JANUARY Mr Ken Macdonald, the Director of Public Prosecutions, said it was all right to kill burglars ‘honestly and instinctively’. Iraq held elections. Abu Musab al-Zarkawi, the al-Qa’eda leader in Iraq, said, ‘We have declared a fierce war on this evil principle of democracy.’ The numbers killed by the deadly wave that devastated the fringes of the Indian Ocean on Boxing Day 2004 was put at 178,000. Mrs Adriana Iliescu, aged 67, gave birth to a baby girl in Bucharest. China decided to measure Mount Everest, amid reports that it had shrunk by four feet.

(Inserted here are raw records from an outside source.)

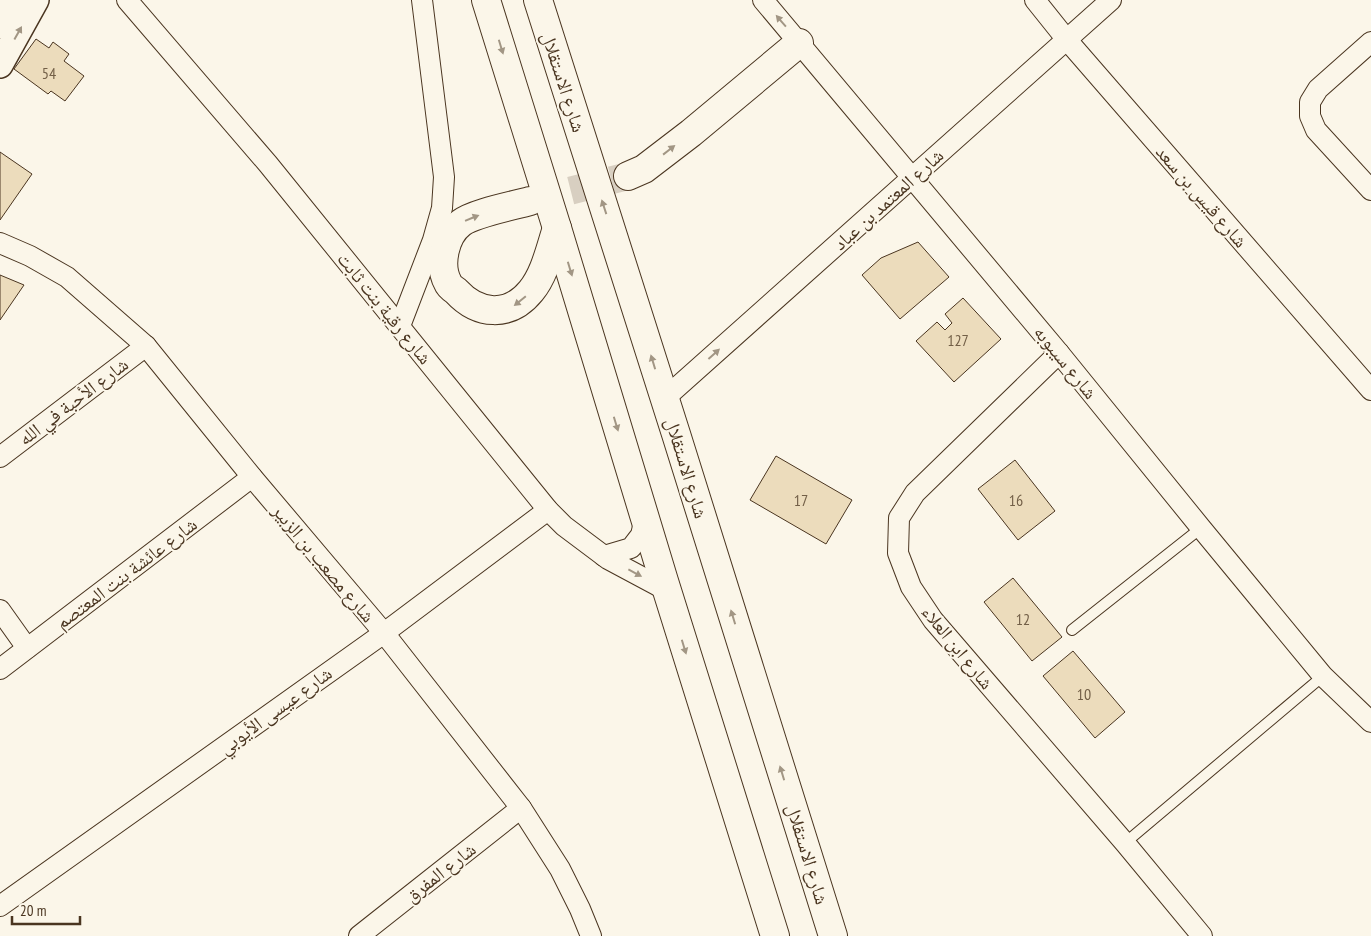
<svg xmlns="http://www.w3.org/2000/svg" width="1371" height="936" viewBox="0 0 1371 936" font-family="'PT Sans Narrow','Noto Naskh Arabic',sans-serif">
  <style>
    .building { fill: #ecdcbc; stroke: #4a3520 }
    .lines { fill: none; stroke-linecap: round; stroke-linejoin: round }
    .trunk-tunnel { stroke: #d8cfc1; stroke-width: 28; stroke-dasharray: 28 14; stroke-linecap: butt }
    .service-casing { stroke: #4a3520; stroke-width: 12 }
    .minor-casing { stroke: #4a3520; stroke-width: 22 }
    .tertiary-casing { stroke: #4a3520; stroke-width: 28 }
    .trunk-casing { stroke: #4a3520; stroke-width: 30 }
    .service { stroke: #fbf6e9; stroke-width: 10 }
    .minor { stroke: #fbf6e9; stroke-width: 20 }
    .tertiary { stroke: #fbf6e9; stroke-width: 25 }
    .trunk { stroke: #fbf6e9; stroke-width: 28 }
    .oneway { fill: #a29684 }
    .labels { text-anchor: middle; dominant-baseline: central; stroke-width: 4; stroke-linejoin: round; paint-order: stroke }
    .number-label { font-size: 16px; fill: #725f47 }
    .street-label { font-size: 19px; fill: #4a3520; stroke: #fbf6e9 }
  </style>
  <rect width="100%" height="100%" fill="#fbf6e9"/>
  <!-- building -->
  <g class="building">
    <path d="M36,39L49,48L53,42L69,54L64,61L84,76L65,101L51,91L48,94L14,69Z"/>
    <path d="M0,152L32,174L0,220Z"/>
    <path d="M918,242L949,277L900,319L862,275L881,258Z"/>
    <path d="M0,275L24,285L0,320Z"/>
    <path d="M963,298L1001,339L954,382L916,341L937,322L945,330L952,323L945,314Z"/>
    <path d="M776,456L852,500L826,544L750,500Z"/>
    <path d="M1015,460L1055,511L1018,540L978,489Z"/>
    <path d="M1013,578L1062,637L1032,661L984,602Z"/>
    <path d="M1073,651L1125,712L1095,738L1043,676Z"/>
  </g>
  <g class="lines">
    <!-- trunk-tunnel -->
    <path class="trunk-tunnel" d="M530,201L628,176"/>
    <!-- service casing -->
    <g class="service-casing">
      <g id="service">
        <path d="M1072,630L1201,528"/>
        <path d="M1125,843L1323,676"/>
      </g>
    </g>
    <!-- minor casing -->
    <g class="minor-casing">
      <g id="minor">
        <path d="M127,0L268,164L548,510L564,526L608,559L666,590"/>
        <path d="M763,0L1059,353L1201,528L1323,676L1371,722"/>
        <path d="M1035,0L1067,40L1371,390"/>
        <path d="M1371,42L1318,89L1310,102V116L1316,130L1371,190"/>
        <path d="M0,243L30,256L67,277L146,346L252,477L384,633L521,808L560,869L580,909L591,936"/>
        <path d="M400,326L433,240L442,208L444,177L422,0"/>
        <path d="M1059,353L915,493L899,518L898,553L911,587L933,620L1125,843L1202,936"/>
        <path d="M665,398L1111,0"/>
        <path d="M0,457L146,346"/>
        <path d="M604,556L631,548L641,535L645,518"/>
        <path d="M0,610L27,648"/>
        <path d="M0,669L252,477"/>
        <path d="M0,906L384,633L548,510"/>
        <path d="M359,936L521,808"/>
      </g>
    </g>
    <!-- tertiary casing -->
    <g class="tertiary-casing">
      <g id="tertiary">
        <path d="M0,26L14,0"/>
        <path d="M0,65L36,0"/>
      </g>
    </g>
    <!-- trunk casing -->
    <g class="trunk-casing">
      <g id="trunk">
        <path d="M486,0L557,228L664,581L775,936"/>
        <path d="M538,0L676,434L833,936"/>
        <path d="M628,176L644,169L691,133L799,43"/>
        <path d="M530,201C512,206 474,213 461,223C445,235 438,265 448,283C449,286 453,289 456,291C478,315 509,318 531,291C545,274 550,249 557,228"/>
      </g>
    </g>
    <!-- service -->
    <use href="#service" class="service"/>
    <!-- minor -->
    <use href="#minor" class="minor"/>
    <!-- tertiary -->
    <use href="#tertiary" class="tertiary"/>
    <!-- trunk -->
    <use href="#trunk" class="trunk"/>
  </g>
  <!-- one-way arrows -->
  <defs><path id="oneway-solid" d="M-6-.8H1V-3.2L6.5 0L1 3.2V.8H-6Z" transform="scale(1.25)"/></defs>
  <g class="oneway">
    <use href="#oneway-solid" transform="translate(781 21) rotate(-131)"/>
    <use href="#oneway-solid" transform="translate(18 33) rotate(-61)"/>
    <use href="#oneway-solid" transform="translate(501 47) rotate(73)"/>
    <use href="#oneway-solid" transform="translate(669 150) rotate(-38)"/>
    <use href="#oneway-solid" transform="translate(604 207) rotate(-108)"/>
    <use href="#oneway-solid" transform="translate(472 218) rotate(-22)"/>
    <use href="#oneway-solid" transform="translate(570 269) rotate(73)"/>
    <use href="#oneway-solid" transform="translate(520 301) rotate(141)"/>
    <use href="#oneway-solid" transform="translate(714 354) rotate(-42)"/>
    <use href="#oneway-solid" transform="translate(653 362) rotate(-107)"/>
    <use href="#oneway-solid" transform="translate(616 424) rotate(73)"/>
    <use href="#oneway-solid" transform="translate(635 573) rotate(28)"/>
    <use href="#oneway-solid" transform="translate(733 617) rotate(-107)"/>
    <use href="#oneway-solid" transform="translate(684 647) rotate(73)"/>
    <use href="#oneway-solid" transform="translate(782 773) rotate(-107)"/>
  </g>
  <g class="labels">
    <!-- number labels -->
    <g class="number-label">
      <text x="49" y="73">54</text>
      <text x="958" y="340">127</text>
      <text x="801" y="500">17</text>
      <text x="1016" y="500">16</text>
      <text x="1023" y="619">12</text>
      <text x="1084" y="694">10</text>
    </g>
    <!-- street labels -->
    <g class="street-label">
      <text transform="translate(564 82) rotate(72)">شارع الاستقلال</text>
      <text transform="translate(1202 196) rotate(49)">شارع قيس بن سعد</text>
      <text transform="translate(888 199) rotate(-42)">شارع المعتمد بن عباد</text>
      <text transform="translate(385 308) rotate(51)">شارع رقية بنت ثابت</text>
      <text transform="translate(1066 362) rotate(51)">شارع سيبوبه</text>
      <text transform="translate(73 401) rotate(-37)">شارع الأحبة في الله</text>
      <text transform="translate(687 468) rotate(73)">شارع الاستقلال</text>
      <text transform="translate(324 563) rotate(50)">شارع مصعب بن الزبير</text>
      <text transform="translate(126 573) rotate(-37)">شارع عائشة بنت المعتصم</text>
      <text transform="translate(958 647) rotate(51)">شارع ابن العلاء</text>
      <text transform="translate(275 710) rotate(-36)">شارع عيسى الأيوبي</text>
      <text transform="translate(808 854) rotate(73)">شارع الاستقلال</text>
      <text transform="translate(440 872) rotate(-38)">شارع المفرق</text>
    </g>
  </g>
  <!-- scale -->
  <path d="M12 916v8h68v-8" fill="none" stroke="#4a3520" stroke-width="2.5"/>
  <text x="20" y="916" font-size="15" fill="#4a3520" stroke="#fbf6e9" stroke-width="4" paint-order="stroke">20 m</text>
</svg>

FEBRUARY Members of the IRA murdered Robert McCartney, a Catholic, at a Belfast pub, provoking demonstrations by hundreds after his sisters protested. Miss Ellen MacArthur sailed single-handed round the world in 71 days, 14 hours, 18 minutes and 33 seconds; she was made a Dame. Mr Mahmood Abbas, the President of the Palestinian Authority, and Mr Ariel Sharon, the Prime Minister of Israel, declared a ceasefire at a meeting at Sharm el-Sheikh in Egypt. The Shiite party, the United Iraqi Alliance, did best in the Iraqi elections. Bremerhaven zoo was bombarded with protests when it encouraged six Humboldt penguins, said to have homosexual tendencies, to mate with females from Sweden.

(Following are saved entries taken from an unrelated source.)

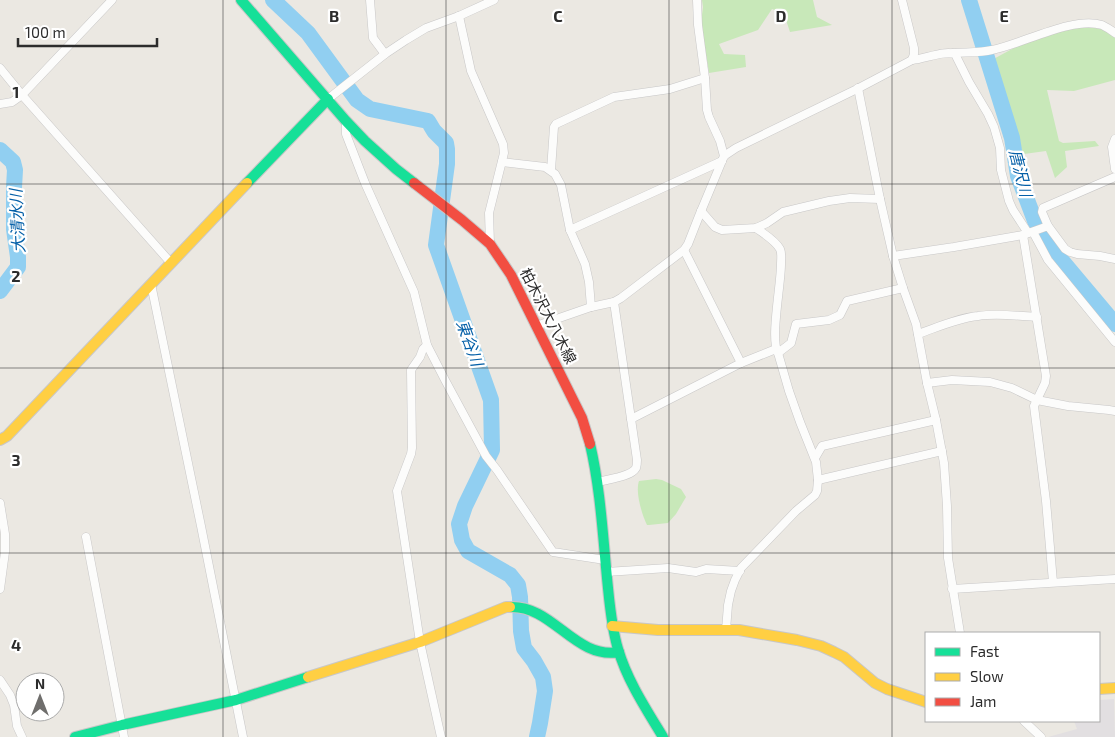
<svg xmlns="http://www.w3.org/2000/svg" width="1115" height="737" font-family="'Exo 2','Noto Sans JP',sans-serif">
	<style>
		.industrial { fill: #e2dfe1 }
		.green { fill: #c8e8b9 }
		.lines { fill: none; stroke-linecap: round; stroke-linejoin: round }
		.river { stroke: #91cff1; stroke-width: 16 }
		.street-casing { stroke: #c8c7c7; stroke-width: 9 }
		.fast-casing { stroke: #c8c7c7; stroke-width: 12 }
		.slow-casing { stroke: #c8c7c7; stroke-width: 12 }
		.jam-casing { stroke: #c8c7c7; stroke-width: 12 }
		.street { stroke: #fcfcfb; stroke-width: 8 }
		.fast { stroke: #16e098; stroke-width: 10 }
		.slow { stroke: #ffcf43; stroke-width: 10 }
		.jam { stroke: #f24e42; stroke-width: 10 }
		.grid { fill: none; stroke: #2c2c2c; stroke-width: 1; stroke-opacity: 0.55 }
		.labels { text-anchor: middle; stroke-width: 4.5; stroke-linejoin: round; paint-order: stroke }
		.street-label { font-size: 15px; fill: #2c2c2c; stroke: #fff }
		.water-label { font-size: 16px; font-style: italic; fill: #0560a8; stroke: #fff }
		.grid-label { font-size: 16px; text-anchor: middle; font-weight: bold; fill: #2c2c2c; stroke: #fff; stroke-width: 4.5; stroke-linejoin: round; paint-order: stroke }
	</style>
	<rect width="100%" height="100%" fill="#ebe8e2"/>
	<!-- industrial -->
	<polygon class="industrial" points="1114,699 1115,737 1048,737 1077,729 1074,721 1099,721 1099,700"/>
	<!-- green -->
	<g class="green">
		<polygon points="702,0 813,0 817,17 832,25 790,32 784,14 772,9 758,30 719,44 724,54 745,55 746,67 709,73 701,23 703,7"/>
		<polygon points="1085,27 1104,29 1115,38 1115,80 1074,91 1047,90 1059,141 1063,143 1095,141 1099,146 1065,151 1067,167 1055,178 1046,151 1024,154 1001,108 993,82 988,62 1021,44 1059,31"/>
		<path d="M656,479L662,480L681,489L686,497L676,514L668,523L649,525H647C642,515 635,492 639,481Z"/>
	</g>
	<g class="lines">
		<!-- river -->
		<g class="river">
			<polyline points="273,0 308,33 357,100 370,109 428,121 434,131 446,143 447,149 447,164 436,245 491,400 492,450 465,506 459,524 462,540 468,551 510,575 518,585 520,597 521,631 524,648 534,661 543,677 545,691 540,723 537,737"/>
			<polyline points="969,0 1012,138 1018,176 1035,221 1042,234 1062,261 1115,324"/>
			<polyline points="0,150 13,162 15,170 14,187 14,229 18,257 18,267 0,291"/>
		</g>
		<defs>
			<g id="street">
				<polyline points="370,0 373,38 385,54"/>
				<polyline points="697,0 698,25 705,78 707,110 709,117 720,141 724,156"/>
				<polyline points="459,16 471,71 503,144 504,153 489,213 490,244"/>
				<path d="M953,53C966,52 980,53 992,50C1023,44 1072,16 1102,25C1106,27 1111,30 1115,33"/>
				<path d="M912,60C925,59 944,50 955,54L969,82L988,114L994,127L1000,148L1001,170L1009,201L1013,210L1028,233"/>
				<polyline points="0,68 22,95 171,263"/>
				<polyline points="858,88 880,199 893,256 903,288 916,324 927,383 936,420 944,463 947,506 948,558 960,633"/>
				<polyline points="328,99 385,54 406,40 426,28 459,16 494,0"/>
				<polyline points="0,104 12,102 22,95 112,0"/>
				<polyline points="346,121 346,134 365,183 414,292 427,345 445,380 486,456 497,470 553,552 605,560"/>
				<polyline points="1115,139 1112,147 1115,169"/>
				<polyline points="502,162 545,167 555,174 561,185 570,230 585,264 589,282 591,307"/>
				<polyline points="551,170 554,127 556,124 614,97 670,89 705,78"/>
				<polyline points="701,211 715,227 722,230 756,228 767,223 783,212 829,201 850,198 880,199"/>
				<polyline points="1048,226 1042,212 1043,208 1115,177"/>
				<polyline points="570,230 722,161"/>
				<polyline points="1033,232 1048,260 1115,342"/>
				<polyline points="1023,235 1046,376 1045,383 1034,406 1046,501 1053,582"/>
				<polyline points="684,250 741,363"/>
				<polyline points="893,256 954,247 1023,235 1048,226 1065,249 1070,252 1077,254 1100,256 1115,259"/>
				<polyline points="151,284 201,526 243,737"/>
				<polyline points="536,326 591,307 614,302 621,298 684,250 688,244 699,216 724,156 736,148 857,89 912,60 914,54 914,48 902,0"/>
				<path d="M918,334C938,327 958,318 978,316C998,313 1018,316 1037,317"/>
				<polyline points="427,345 423,349 420,357 411,370 412,448 411,454 397,491 420,642 441,737"/>
				<polyline points="778,353 791,343 796,324 829,320 840,315 847,301 903,288"/>
				<polyline points="927,383 952,380 990,382 1012,388 1037,400 1068,406 1109,410 1115,411"/>
				<polyline points="631,419 741,363 776,349"/>
				<polyline points="815,458 822,446 936,420"/>
				<polyline points="818,480 942,451"/>
				<path d="M598,482C608,479 631,477 636,468C637,465 637,463 637,460L614,302"/>
				<polyline points="0,503 5,534 5,552 0,589"/>
				<polyline points="86,537 124,737"/>
				<polyline points="606,572 668,568 696,572 706,569 740,571"/>
				<polyline points="952,589 1115,579"/>
				<path d="M726,630L728,605L731,591L735,580L741,568L796,511L815,495L817,491L818,480L816,462L800,422L789,391L778,353C770,339 781,285 781,264C781,260 782,253 780,249C775,240 764,234 756,228"/>
				<polyline points="0,680 10,695 14,705 17,726 22,737"/>
				<polyline points="1024,721 1041,737"/>
			</g>
			<g id="fast">
				<polyline points="241,0 346,121 365,141 396,169 414,183"/>
				<polyline points="247,183 328,99"/>
				<path d="M590,444C601,491 603,540 608,588C610,608 612,629 618,649C627,680 646,709 663,737"/>
				<path d="M510,607C553,605 575,660 619,652"/>
				<polyline points="75,737 122,725 236,700 308,677"/>
			</g>
			<g id="slow">
				<polyline points="0,440 7,436 247,183"/>
				<polyline points="612,626 658,630 739,630 797,640 821,646 834,652 844,657 875,683 887,689 926,702"/>
				<polyline points="308,677 420,642 506,607 510,607"/>
				<polyline points="1099,689 1115,688"/>
			</g>
			<polyline id="jam" points="414,183 462,220 490,244 511,275 582,418 590,444"/>
		</defs>
		<!-- street casing -->
		<use href="#street" class="street-casing"/>
		<!-- fast casing -->
		<use href="#fast" class="fast-casing"/>
		<!-- slow casing -->
		<use href="#slow" class="slow-casing"/>
		<!-- jam casing -->
		<use href="#jam" class="jam-casing"/>
		<!-- street -->
		<use href="#street" class="street"/>
		<!-- fast -->
		<use href="#fast" class="fast"/>
		<!-- slow -->
		<use href="#slow" class="slow"/>
		<!-- jam -->
		<use href="#jam" class="jam"/>
	</g>
	<!-- grid -->
	<path class="grid" d="M223,0V737M446,0V737M669,0V737M892,0V737M0,184H1115M0,368H1115M0,553H1115"/>
	<g class="labels">
		<!-- street labels -->
		<g class="street-label">
			<text transform="translate(548 316) rotate(63)" y="5">柏木沢大八木線</text>
		</g>
		<!-- water labels -->
		<g class="water-label">
			<text transform="translate(1021 173) rotate(76)" y="6">唐沢川</text>
			<text transform="translate(17 221) rotate(-93)" y="6">大清水川</text>
			<text transform="translate(470 343) rotate(70)" y="6">東谷川</text>
		</g>
	</g>
	<g class="grid-label">
		<text x="334" y="22">B</text>
		<text x="558" y="22">C</text>
		<text x="781" y="22">D</text>
		<text x="1004" y="22">E</text>
		<text x="16" y="98">1</text>
		<text x="16" y="282">2</text>
		<text x="16" y="466">3</text>
		<text x="16" y="651">4</text>
	</g>
	<!-- legend -->
	<rect x="925" y="632" width="175" height="90" fill="#ffffff" stroke="#ababab"/>
	<rect x="935" y="648" width="25" height="8" fill="#16e098" stroke="#ababab"/>
	<text x="970" y="657" font-size="15" fill="#2c2c2c">Fast</text>
	<rect x="935" y="673" width="25" height="8" fill="#ffcf43" stroke="#ababab"/>
	<text x="970" y="682" font-size="15" fill="#2c2c2c">Slow</text>
	<rect x="935" y="698" width="25" height="8" fill="#f24e42" stroke="#ababab"/>
	<text x="970" y="707" font-size="15" fill="#2c2c2c">Jam</text>
	<!-- north arrow -->
	<g transform="translate(40 697)"><circle r="24" fill="#ffffff" stroke="#ababab"/>
	<path d="M0-4L9 19L0 12L-9 19Z" fill="#6f6e6c"/>
	<text y="-8" font-size="14" font-weight="bold" text-anchor="middle" fill="#2c2c2c">N</text>
	</g>
	<!-- scale -->
	<path d="M18 38v8h139v-8" fill="none" stroke="#2c2c2c" stroke-width="2.5"/>
	<text x="25" y="38" font-size="15" fill="#2c2c2c" stroke="#ffffff" stroke-width="4" paint-order="stroke">100 m</text>
</svg>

MARCH Amid wrangling, the Prevention of Terrorism Bill was passed, providing for house arrest of those suspected of terrorism. Mr Howard Flight was stopped by Mr Michael Howard, the Conservative leader, from standing in the election, after something he said at a dinner was misrepresented. Lord Callaghan, prime minister 1976–79, died the day before his 93rd birthday. Among a steady series of deadly bombings in Iraq, a suicide car bomb killed 115 in the Shiite city of Hillah, south of Baghdad.